Immune system culprit in severe COVID cases found

Yale researchers have identified a particular immune response pathway that leads to severe illness and death in people infected by the SARS-CoV-2 virus.

Researchers have known that once the COVID-19 virus infects the lungs it can trigger what has been called a “cytokine storm,” or an overactive immune response that leads to deadly inflammation in the lungs. For the new study, a Yale team led by postdoctoral fellow Esen Sefik, who is part of the lab of senior author Richard Flavell, studied the effects of SARS-CoV-2 infection in mice engineered to have a human immune system.

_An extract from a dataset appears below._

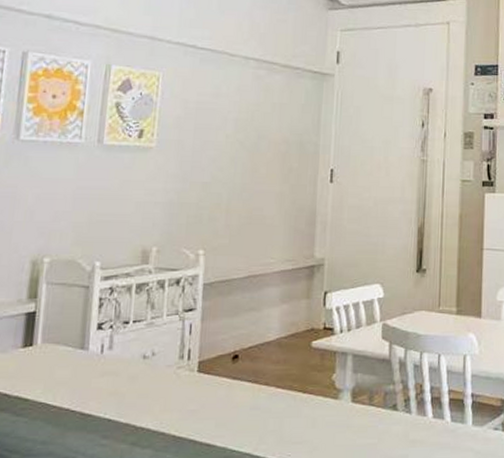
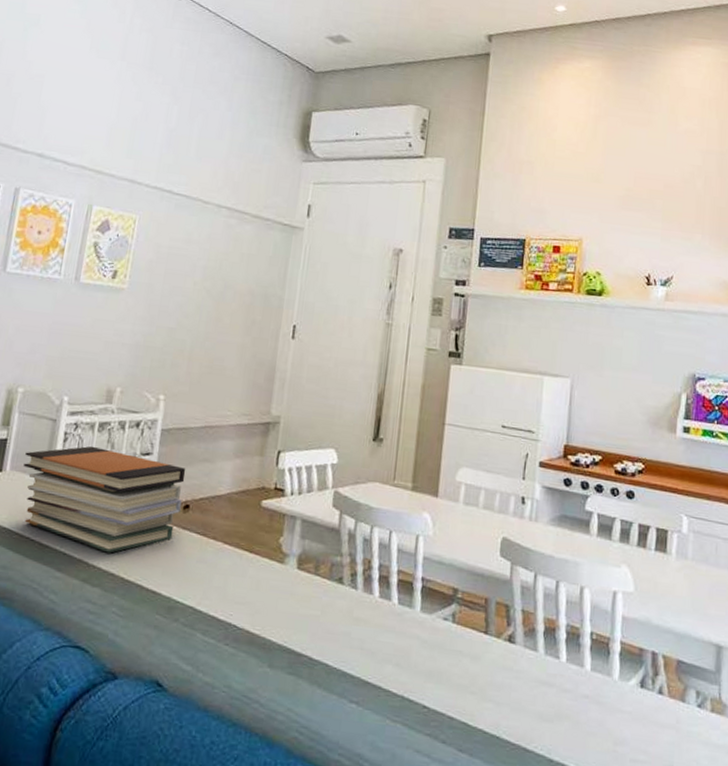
book stack: none [56,308,232,413] -> present [23,446,186,553]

To their surprise, they found that immune cells themselves, not just epithelial cells lining the lung, can harbor the virus. When the body detects the virus in these cells, inflammasomes, part of the immune system’s early warning system, produce and release cytokines which prompt these immune cells to 'commit suicide' in an attempt to abort infection. However, the cytokines also recruit even more inflammatory cells to the lungs from the blood, which drives a vicious cycle that leads to pneumonia.

“It’s like a broadcast system, but in this case the message is lethal,” said Flavell, Sterling Professor of Immunobiology and investigator for the Howard Hughes Medical Institute.

In the mouse model of COVID-19, researchers were able to rescue infected mice from pneumonia by blocking the NLPR3 inflammasome pathway. With the inflammasome pathway blocked, immune system cells were still infected. But they were no longer inflammatory and therefore could not contribute to damaging levels of inflammation, researchers found.

One byproduct of this rescue, however, is that the cells no longer die and, as a consequence, release more virus. Nonetheless, blockade of the inflammasome pathway along with antiviral treatment could provide a way to treat COVID-19 pneumonia and prevent severe cases of COVID -19, researchers say. Although there are no approved drugs that block the NLPR3 pathway, several pharmaceutical and biotech companies are developing them, Flavell said.

The research was funded by the Howard Hughes Medical Institute and published April 28 in the journal Nature.